Roy's Season Review: 1982-83
Roy’s Season review is back. Having been shot last season, Racey took full advantage of last week’s Interlull to rest up ahead of another tumultuous campaign. And what a season it would be! Rovers were back in the First Division but made another tricky start as injuries to key players, including Charlie Carter, Mervyn Wallace, and Vernon Elliot, whose nasty fall during the cricket tournament celebrations gave him a torn muscle that would end his career. Melchester’s board offered Roy a war chest of transfer cash to replace the missing stars, but the boss looked for internal solutions instead. He started the pursuit of a troubled, but promising, young lad from the rough side of town, Andy Lock (although oddly this storyline never seemed to progress: Lock ran away from training, clearly hiding some sort of secret; Roy gave chase but couldn’t find him, and that was the end of it); and brought back veteran keeper Tubby Morton to cover for Carter.
It was the Tubby Morton decision – and Roy’s insistence on sticking with him for a few games after Carter’s recovery – that set in chain the momentous events of the second half of the season. Roy fell out with chairman Sam Barlow, took flak from the fans (including wild lad Trevor Brinsden), and even some of his own players. With pressures continuing at home – Penny, quite understandably, didn’t take kindly to Roy’s bizarre ‘glamour’ shoot with gymnast Suzanne Dando for Roy of the Rovers’ Christmas edition – poor Racey started to feel unwanted.

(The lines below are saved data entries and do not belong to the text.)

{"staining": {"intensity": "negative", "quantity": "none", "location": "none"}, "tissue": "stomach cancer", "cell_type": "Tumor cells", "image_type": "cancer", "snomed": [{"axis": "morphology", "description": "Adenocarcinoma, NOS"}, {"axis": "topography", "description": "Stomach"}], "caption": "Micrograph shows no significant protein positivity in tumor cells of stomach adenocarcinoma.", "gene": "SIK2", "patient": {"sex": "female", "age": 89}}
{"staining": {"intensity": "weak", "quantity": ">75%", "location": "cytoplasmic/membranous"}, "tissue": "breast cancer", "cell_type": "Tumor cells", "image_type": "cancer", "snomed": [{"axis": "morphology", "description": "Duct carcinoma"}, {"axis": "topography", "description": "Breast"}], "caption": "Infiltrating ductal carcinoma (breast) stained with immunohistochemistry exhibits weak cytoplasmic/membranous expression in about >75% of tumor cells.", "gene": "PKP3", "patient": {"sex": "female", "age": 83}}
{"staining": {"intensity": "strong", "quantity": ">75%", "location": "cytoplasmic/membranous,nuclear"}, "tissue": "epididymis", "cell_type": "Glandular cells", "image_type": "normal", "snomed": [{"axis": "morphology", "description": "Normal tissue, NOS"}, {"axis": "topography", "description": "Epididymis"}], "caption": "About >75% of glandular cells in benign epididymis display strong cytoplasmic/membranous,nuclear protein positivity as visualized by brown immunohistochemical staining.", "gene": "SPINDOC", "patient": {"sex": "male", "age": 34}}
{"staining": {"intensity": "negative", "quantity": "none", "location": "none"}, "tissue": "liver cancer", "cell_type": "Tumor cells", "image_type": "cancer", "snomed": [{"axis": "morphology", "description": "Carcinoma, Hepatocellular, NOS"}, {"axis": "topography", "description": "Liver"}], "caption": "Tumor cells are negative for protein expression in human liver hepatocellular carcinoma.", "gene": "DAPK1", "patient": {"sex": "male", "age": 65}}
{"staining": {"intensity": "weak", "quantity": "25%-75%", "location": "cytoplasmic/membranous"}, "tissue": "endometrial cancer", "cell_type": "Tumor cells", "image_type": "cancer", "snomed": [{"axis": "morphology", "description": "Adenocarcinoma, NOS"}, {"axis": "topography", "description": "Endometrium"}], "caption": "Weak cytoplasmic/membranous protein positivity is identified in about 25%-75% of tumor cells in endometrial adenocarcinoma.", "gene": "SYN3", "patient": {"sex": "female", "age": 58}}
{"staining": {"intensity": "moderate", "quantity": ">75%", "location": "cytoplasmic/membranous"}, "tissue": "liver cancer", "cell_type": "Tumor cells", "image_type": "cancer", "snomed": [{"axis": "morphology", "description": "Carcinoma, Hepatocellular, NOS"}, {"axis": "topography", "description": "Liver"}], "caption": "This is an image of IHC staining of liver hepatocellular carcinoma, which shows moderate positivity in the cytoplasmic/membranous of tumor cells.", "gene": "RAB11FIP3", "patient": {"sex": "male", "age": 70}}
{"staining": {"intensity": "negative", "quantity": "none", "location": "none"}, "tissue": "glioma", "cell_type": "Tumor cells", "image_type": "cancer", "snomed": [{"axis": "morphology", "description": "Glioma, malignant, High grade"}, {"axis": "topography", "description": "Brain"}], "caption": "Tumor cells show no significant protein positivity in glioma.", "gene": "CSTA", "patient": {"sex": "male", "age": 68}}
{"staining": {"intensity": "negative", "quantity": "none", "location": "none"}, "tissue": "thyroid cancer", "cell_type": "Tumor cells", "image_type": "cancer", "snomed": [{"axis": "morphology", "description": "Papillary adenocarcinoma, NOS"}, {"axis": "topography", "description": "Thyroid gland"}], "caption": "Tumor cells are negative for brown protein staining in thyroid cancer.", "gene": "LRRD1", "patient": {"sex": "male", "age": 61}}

An apparent escape from his woes was offered by the chairman of Walford Rovers (I choose to believe that this is the Walford of Eastenders fame), and in the spring of 1983 (in the days before transfer windows) Roy shocked the football world by swapping clubs. Clearly this was always going to be a doomed flirtation, but any hopes of a return to Melchester seemed to be dashed when Roy returned to Mel Park in the summer for Vernon Elliot’s testimonial game. The Rovers fans made clear their love for the former boss, but Roy fell out once again with Barlow and stormed off into the night. He would begin the new season in blue.